▸ What is required:
Copy every line of the records word for word, leaving out the pictures.

===== Task inputs

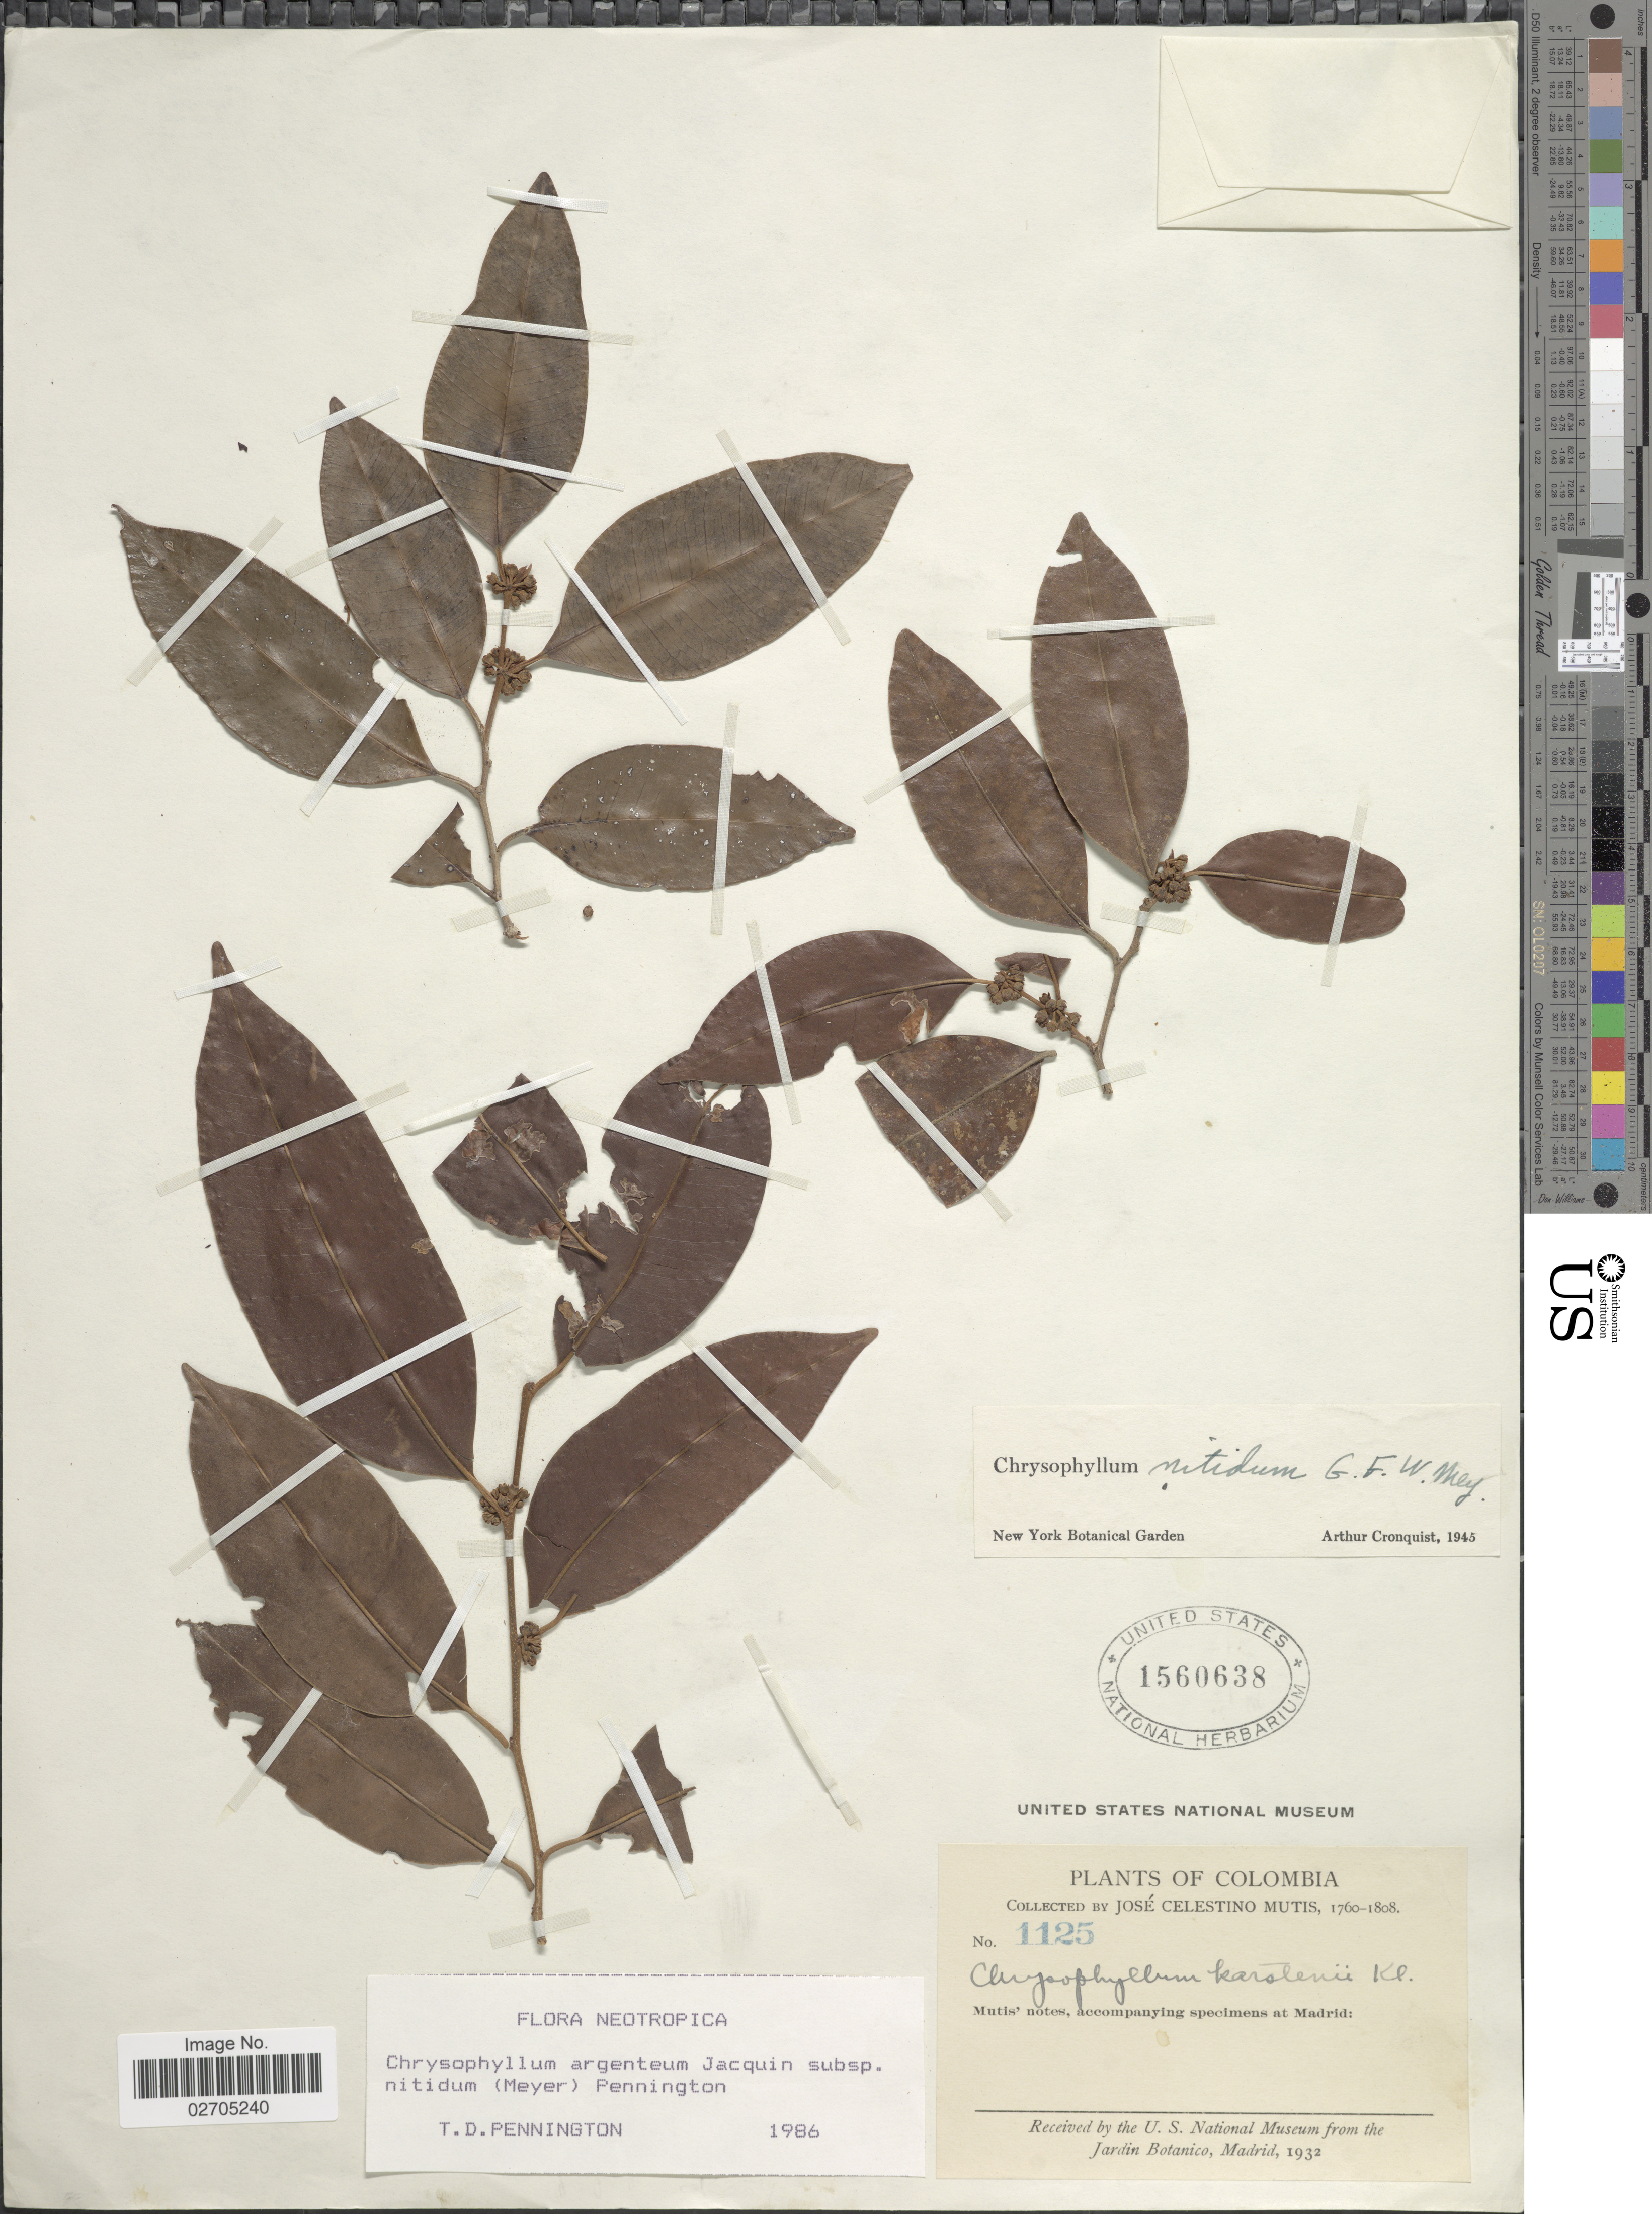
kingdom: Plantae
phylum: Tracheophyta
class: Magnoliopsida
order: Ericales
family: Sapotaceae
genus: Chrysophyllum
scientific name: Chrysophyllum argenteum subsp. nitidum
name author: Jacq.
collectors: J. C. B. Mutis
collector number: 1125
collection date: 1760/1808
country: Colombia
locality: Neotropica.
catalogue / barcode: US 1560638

==========

▸ Answer for this exercise:
kingdom: Plantae
phylum: Tracheophyta
class: Magnoliopsida
order: Ericales
family: Sapotaceae
genus: Chrysophyllum
scientific name: Chrysophyllum argenteum subsp. nitidum
name author: Jacq.
collectors: J. C. B. Mutis
collector number: 1125
collection date: 1760/1808
country: Colombia
locality: Neotropica.
catalogue / barcode: US 1560638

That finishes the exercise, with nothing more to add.